**Action item**: Reply with one number only: the count of lines below that contain the word "Germany".

————————

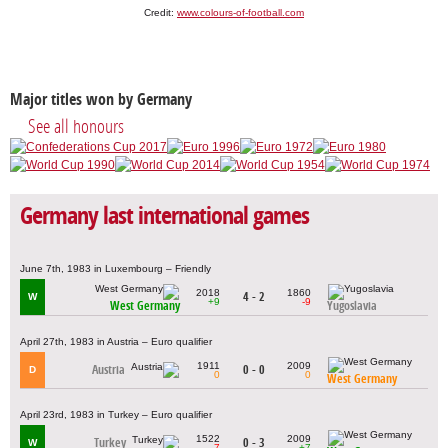
Credit:
www.colours-of-football.com
Major titles won by Germany
See all honours
Germany last international games
June 7th, 1983 in Luxembourg – Friendly
2018
1860
4 - 2
W
+9
-9
West Germany
Yugoslavia
April 27th, 1983 in Austria – Euro qualifier
1911
2009
Austria
0 - 0
D
0
0
West Germany
April 23rd, 1983 in Turkey – Euro qualifier
1522
2009
Turkey
0 - 3
W
-7
+7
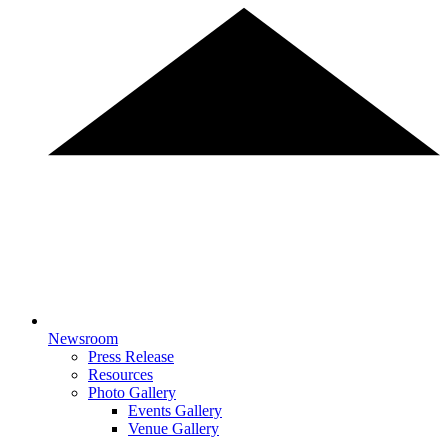
Newsroom
Press Release
Resources
Photo Gallery
Events Gallery
Venue Gallery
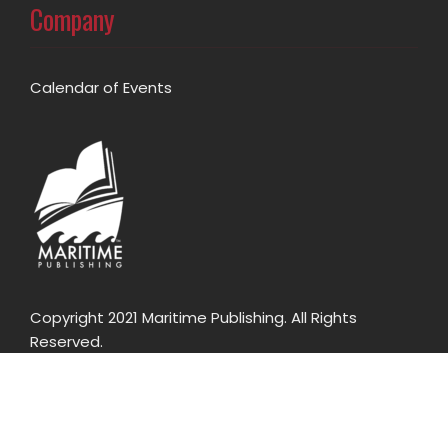
Company
Calendar of Events
Copyright 2021 Maritime Publishing. All Rights
Reserved.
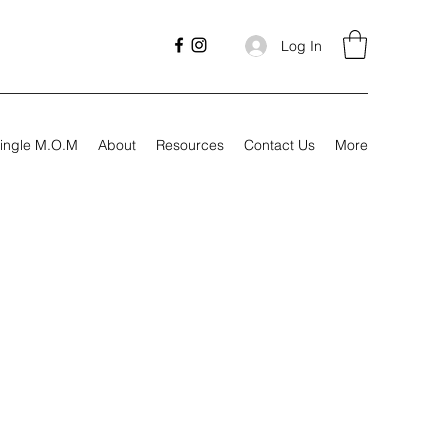
Log In
ingle M.O.M
About
Resources
Contact Us
More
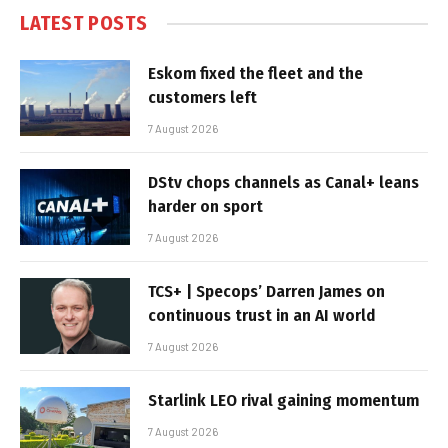
LATEST POSTS
Eskom fixed the fleet and the
customers left
7 August 2026
DStv chops channels as Canal+ leans
harder on sport
7 August 2026
TCS+ | Specops’ Darren James on
continuous trust in an AI world
7 August 2026
Starlink LEO rival gaining momentum
7 August 2026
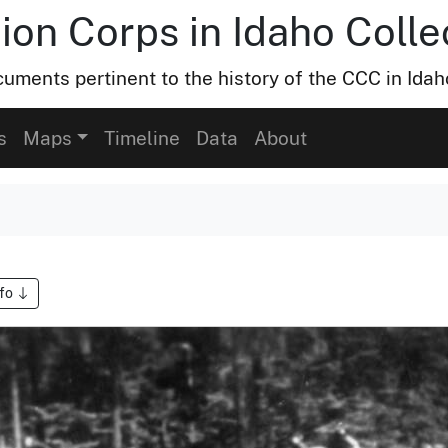
ion Corps in Idaho Colle
uments pertinent to the history of the CCC in Idah
s
Maps
Timeline
Data
About
nfo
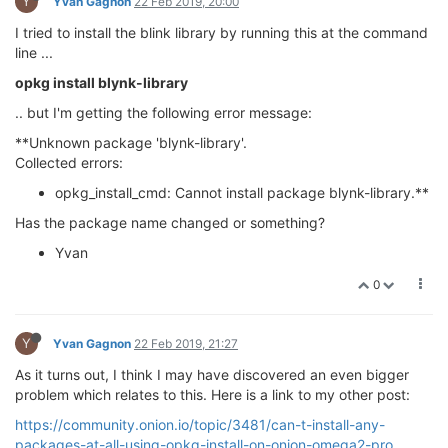
Y
Yvan Gagnon
22 Feb 2019, 20:00
I tried to install the blink library by running this at the command
line ...
opkg install blynk-library
.. but I'm getting the following error message:
**Unknown package 'blynk-library'.
Collected errors:
opkg_install_cmd: Cannot install package blynk-library.**
Has the package name changed or something?
Yvan
0
Y
Yvan Gagnon
22 Feb 2019, 21:27
As it turns out, I think I may have discovered an even bigger
problem which relates to this. Here is a link to my other post:
https://community.onion.io/topic/3481/can-t-install-any-
packages-at-all-using-opkg-install-on-onion-omega2-pro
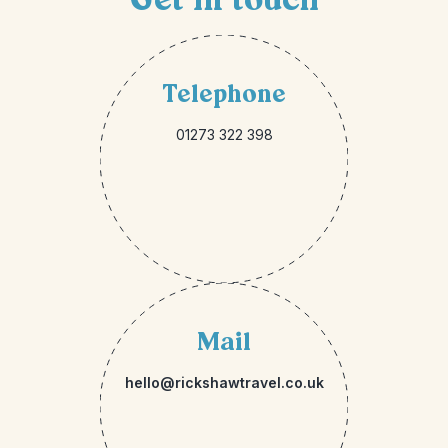
Telephone
01273 322 398
Mail
hello@rickshawtravel.co.uk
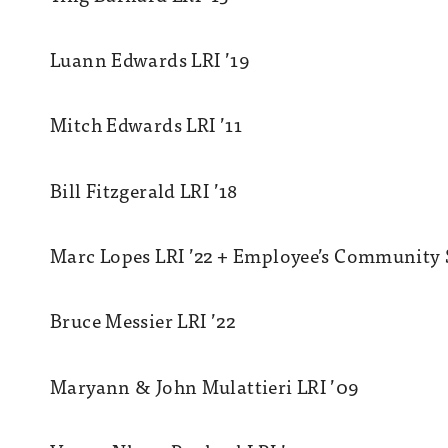
Luann Edwards LRI ’19
Mitch Edwards LRI ’11
Bill Fitzgerald LRI ’18
Marc Lopes LRI ’22 + Employee’s Community S
Bruce Messier LRI ’22
Maryann & John Mulattieri LRI ’09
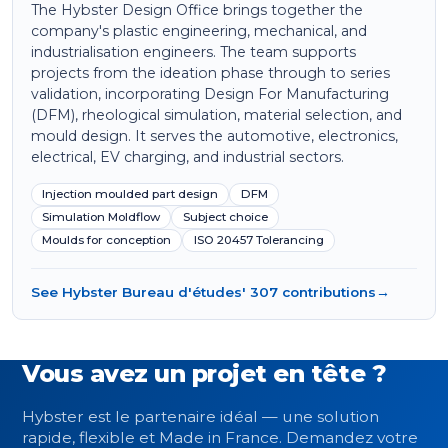
The Hybster Design Office brings together the
company's plastic engineering, mechanical, and
industrialisation engineers. The team supports
projects from the ideation phase through to series
validation, incorporating Design For Manufacturing
(DFM), rheological simulation, material selection, and
mould design. It serves the automotive, electronics,
electrical, EV charging, and industrial sectors.
Injection moulded part design
DFM
Simulation Moldflow
Subject choice
Moulds for conception
ISO 20457 Tolerancing
See Hybster Bureau d'études' 307 contributions
→
Vous avez un projet en tête ?
Hybster est le partenaire idéal — une solution
rapide, flexible et Made in France. Demandez votre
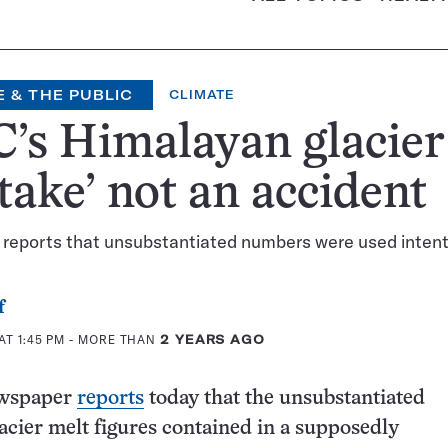
 & THE PUBLIC
CLIMATE
’s Himalayan glacier
take’ not an accident
reports that unsubstantiated numbers were used intent
f
AT 1:45 PM
- MORE THAN
2 YEARS AGO
wspaper
reports
today that the unsubstantiated
cier melt figures contained in a supposedly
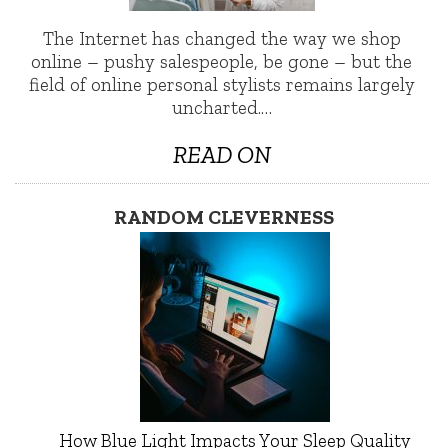
The Internet has changed the way we shop
online – pushy salespeople, be gone – but the
field of online personal stylists remains largely
uncharted.…
READ ON
RANDOM CLEVERNESS
How Blue Light Impacts Your Sleep Quality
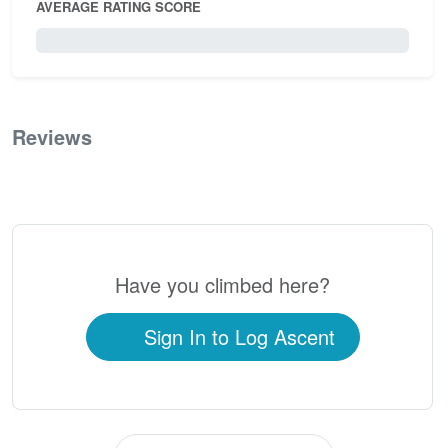
AVERAGE RATING SCORE
0 / 5.0
Reviews
0
Have you climbed here?
Sign In to Log Ascent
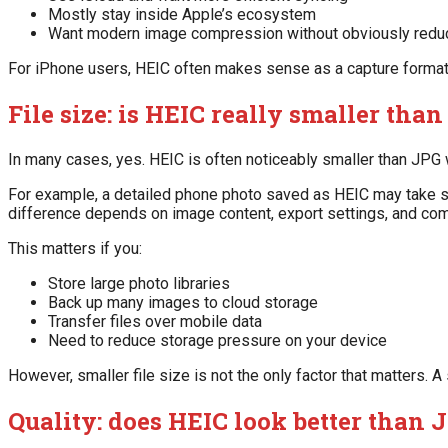
Mostly stay inside Apple’s ecosystem
Want modern image compression without obviously reduc
For iPhone users, HEIC often makes sense as a capture format. 
File size: is HEIC really smaller tha
In many cases, yes. HEIC is often noticeably smaller than JPG wh
For example, a detailed phone photo saved as HEIC may take sub
difference depends on image content, export settings, and comp
This matters if you:
Store large photo libraries
Back up many images to cloud storage
Transfer files over mobile data
Need to reduce storage pressure on your device
However, smaller file size is not the only factor that matters. A 
Quality: does HEIC look better than 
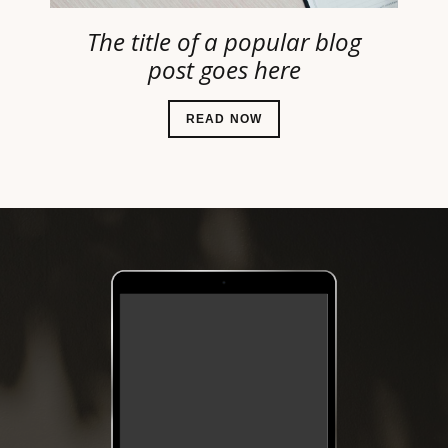
The title of a popular blog
post goes here
READ NOW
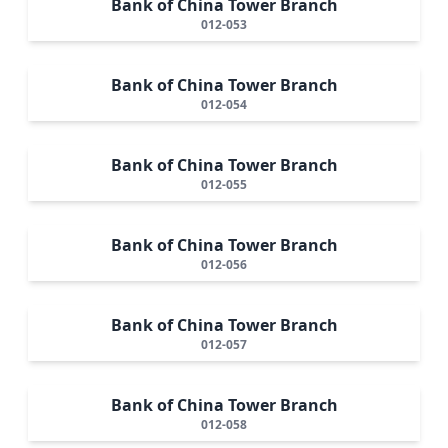
Bank of China Tower Branch
012-053
Bank of China Tower Branch
012-054
Bank of China Tower Branch
012-055
Bank of China Tower Branch
012-056
Bank of China Tower Branch
012-057
Bank of China Tower Branch
012-058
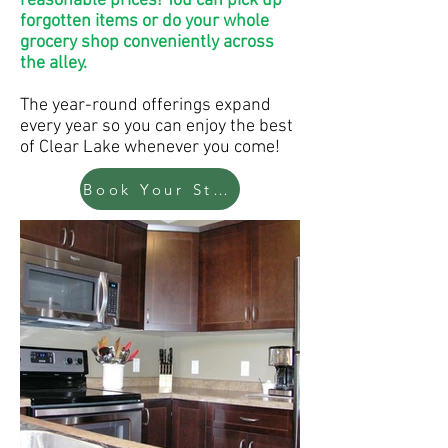
reasonable prices! You can pick up
forgotten items or do your whole
grocery shop conveniently across
the alley.
The year-round offerings expand
every year so you can enjoy the best
of Clear Lake whenever you come!
Book Your Stay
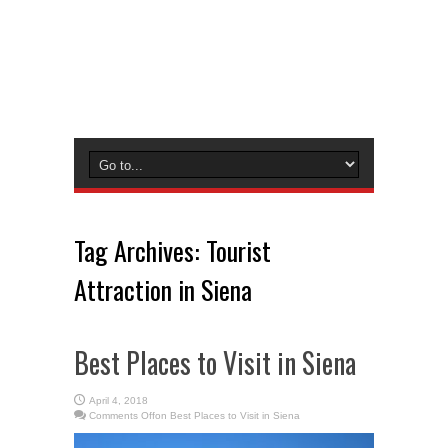
Tag Archives:
Tourist
Attraction in Siena
Best Places to Visit in Siena
April 4, 2018
Comments Off
on Best Places to Visit in Siena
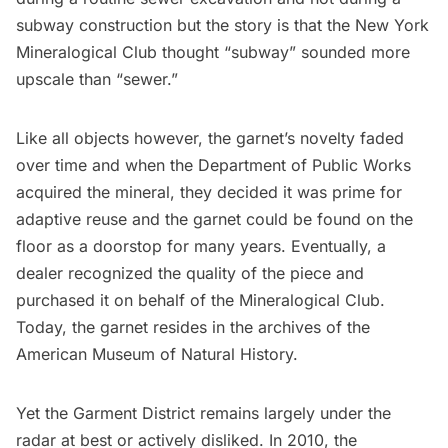
subway construction but the story is that the New York
Mineralogical Club thought “subway” sounded more
upscale than “sewer.”
Like all objects however, the garnet’s novelty faded
over time and when the Department of Public Works
acquired the mineral, they decided it was prime for
adaptive reuse and the garnet could be found on the
floor as a doorstop for many years. Eventually, a
dealer recognized the quality of the piece and
purchased it on behalf of the Mineralogical Club.
Today, the garnet resides in the archives of the
American Museum of Natural History
.
Yet the Garment District remains largely under the
radar at best or actively disliked. In 2010, the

————————

**Solution below**: 4